Let $\mathbb{H}$ denote the skew-field of the quaternions.
I am seeking for a proof that norm perserving $\mathbb{H}$-linear maps are precisely the symplectic linear maps, i.e. those preserving the symplectic form $$\langle h,h'\rangle = \sum_{i=1}^n h_i \bar{h}'_i,$$ meaning $A:\mathbb{H}^n\rightarrow \mathbb{H}^n$ satisfies $\langle Ah, Ah'\rangle = \langle h,h'\rangle$ for all $h,h'\in\mathbb{H}^n$ In the real and complex case this is achieved by the polarization identity. This would be solved by relating this symplectic form to the quaternionic norm.

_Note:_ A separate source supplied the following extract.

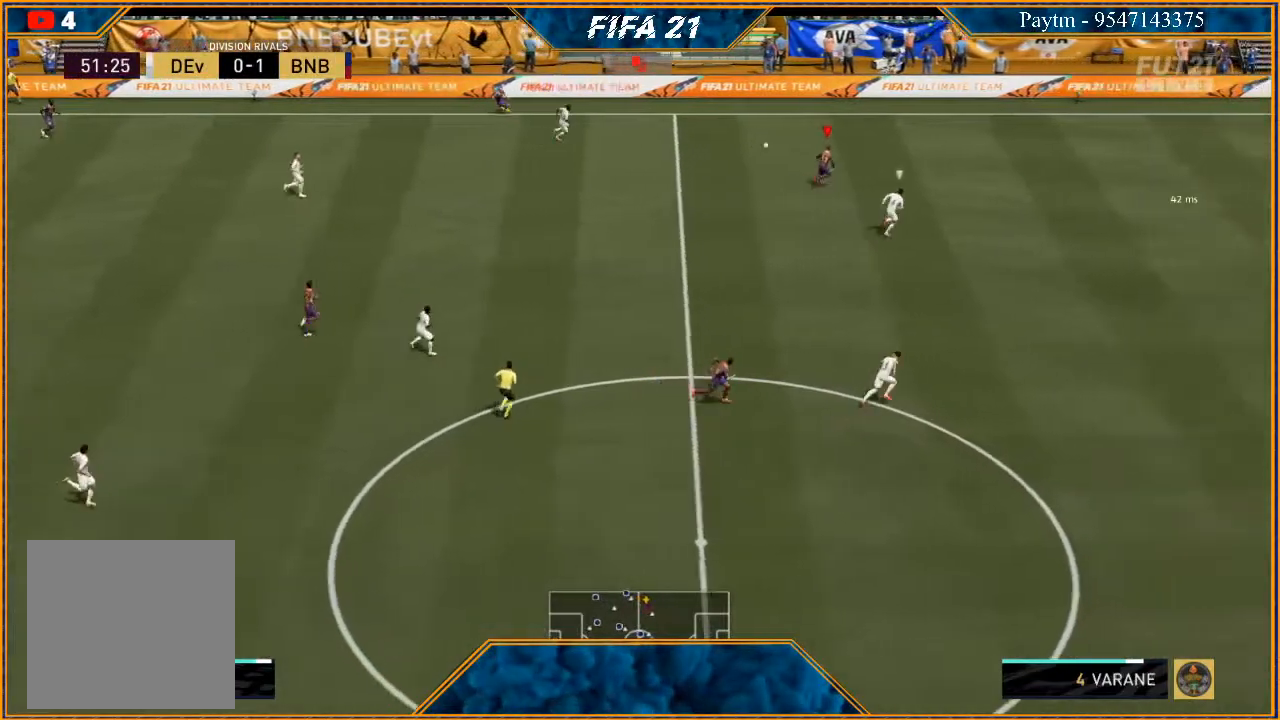
{"buttons": ["R2"], "left_stick": "right", "right_stick": "center", "events": []}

However, I cannot find any reference and I am lost trying to cancel terms: non-commutativity really hardens the calculation.
Note: by quaternionic norm I mean $\|h\| = \sqrt{\langle h, h\rangle}$, which agrees with the Euclidean norm under the identification $\mathbb{H}^n \simeq \mathbb{R}^{4n}$.
My preference is to apply matrices on the left of vectors, and hence apply scalars on the right, and hence my sesquilinear form $\langle u,v\rangle=\overline{u_1}v_1+\cdots+\overline{u_n}v_n$ is conjugate-linear in the first argument so that scalars slide according to the relation $\langle u\alpha,v\beta\rangle=\overline{\alpha}\langle u,v\rangle\beta$.
Expanding both sides of the identity $\|Au+Av\|^2=\|u+v\|^2$ yields
$$ \|Au\|^2+2\mathrm{Re}\langle Au,Av\rangle+\|Av\|^2=\|u\|^2+2\mathrm{Re}\langle u,v\rangle+\|v\|^2, $$
which implies $\mathrm{Re}\langle Au,Av\rangle=\mathrm{Re}\langle u,v\rangle$. IOW, $A$ preserves the real inner product $\mathrm{Re}\langle u,v\rangle$.
Define the difference $\Delta=\langle Au,Av\rangle-\langle u,v\rangle$. We have $\mathrm{Re}(\Delta)=0$. If we substitute $u\mapsto u\alpha$, $v\mapsto v\beta$ this becomes $\mathrm{Re}(\overline{\alpha}\Delta\beta)=0$. By picking $\alpha$ and $\beta$ appropriately, we can arrange for $\overline{\alpha}\Delta\beta=|\Delta|$, so we conclude $|\Delta|=0$, hence $\Delta=0$, or in other words $\langle Au,Av\rangle=\langle u,v\rangle$.
This trick is called "arbitrage."